Directive: From the fishing thread, list each fish length reported as caught and who caught it.

── Document section ──

# My Dad Got His Husky (46") today



## SeaRayder (Jan 6, 2009)

:B..._I told my dad that a husky awaits him later this year...._

I'm thrilled to report....at Alum Creek Lake on Monday, October 11, my dad got his HUSKY (46") and first muskie BTW! 

We were trolling in about 15 feet of water north of 36/37 at 2:20 in the afternoon with a 10" JAKE and BAM...we thought it was a snag, dad grabbed the pole and began the fight. Thought he lost it as it was running towards the boat and then he saw it break water about 100' away. His quote was, "My God, it's a big muskie!".

Attached is a pic of the experience. Watching him reverse age from 75 to 25 while he was fighting it was a real thrill. I guess Husky Muskie fishing reverses all ages...

What a fun year. I got my first 40+" this year, my son (13 years old) got his first (36") and now dad (46"). 

Now I need to get my husky...nice job DAD! 

Thanks everyone for your encouragement here! ....a priceless memory!


----------



## SConner (Mar 3, 2007)

Priceless! What great memory to share with your father. Congrats on a beautiful fish!


----------



## fishdady (May 3, 2009)

Nice. Real nice


----------



## CaptJoe (Jan 20, 2009)

Good job and congratulations on the catch!


----------



## marinescco (Aug 21, 2007)

Congrats!! That's what fishing is all about


----------



## 01mercLS (Oct 28, 2006)

NICE! That's a nice fish, things are heating back up on alum!


----------



## SeaRayder (Jan 6, 2009)

...that's what fishin' is all about... AMEN!

Thanks for eveyone's comments. Dad's having a lot of fun watching this thread develop. I appreciate it!

Here's another shot of the excited angler!


----------



## JamesT (Jul 22, 2005)

Very cool! Great pics and CONGRATS!!!


----------



## crittergitter (Jun 9, 2005)

Great fish. Congrats to your dad!


----------



## hang_loose (Apr 2, 2008)

SeaRayder, Please tell your dad that is an awesome fish.....Especially for a first Muskie!!!
Also, your dad (and you)are to be commended for wearing your PFD's.


----------



## Topwater Tony (Sep 30, 2009)

fantastic !!


----------



## toboso (Apr 14, 2004)

I was fishing the same area on Sunday and only managed a 34" musky. You can thank me later for taking care of the light work


----------



## HookSet Harvey (Aug 12, 2010)

Very nice fish. I would love to hook into one of them someday
Sorts reminds me of a text message that was going around sometime back...lol


----------



## getitgetit (Apr 21, 2009)

Nice one i always wanted to catch one of them monsters.. 

\m/ 0_0 \m/


----------



## SeaRayder (Jan 6, 2009)

Too funny. Congrats on your 34"! What fun huh? The interesting thing was we were on our last pass through the area before going back under the bridge.

───
── Extracted information ──

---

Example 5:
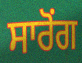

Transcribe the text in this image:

ਸਾਰੋਂਗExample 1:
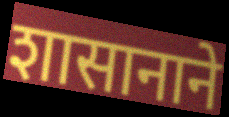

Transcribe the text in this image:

शासानाने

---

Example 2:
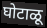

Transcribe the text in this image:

घोटाळू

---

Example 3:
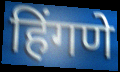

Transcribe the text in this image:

हिंगणे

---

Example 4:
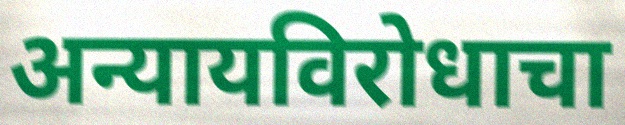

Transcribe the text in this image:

───

Exercise result:
- 46": the author's dad
- 40+": the author
- 36": the author's 13-year-old son
- 34": toboso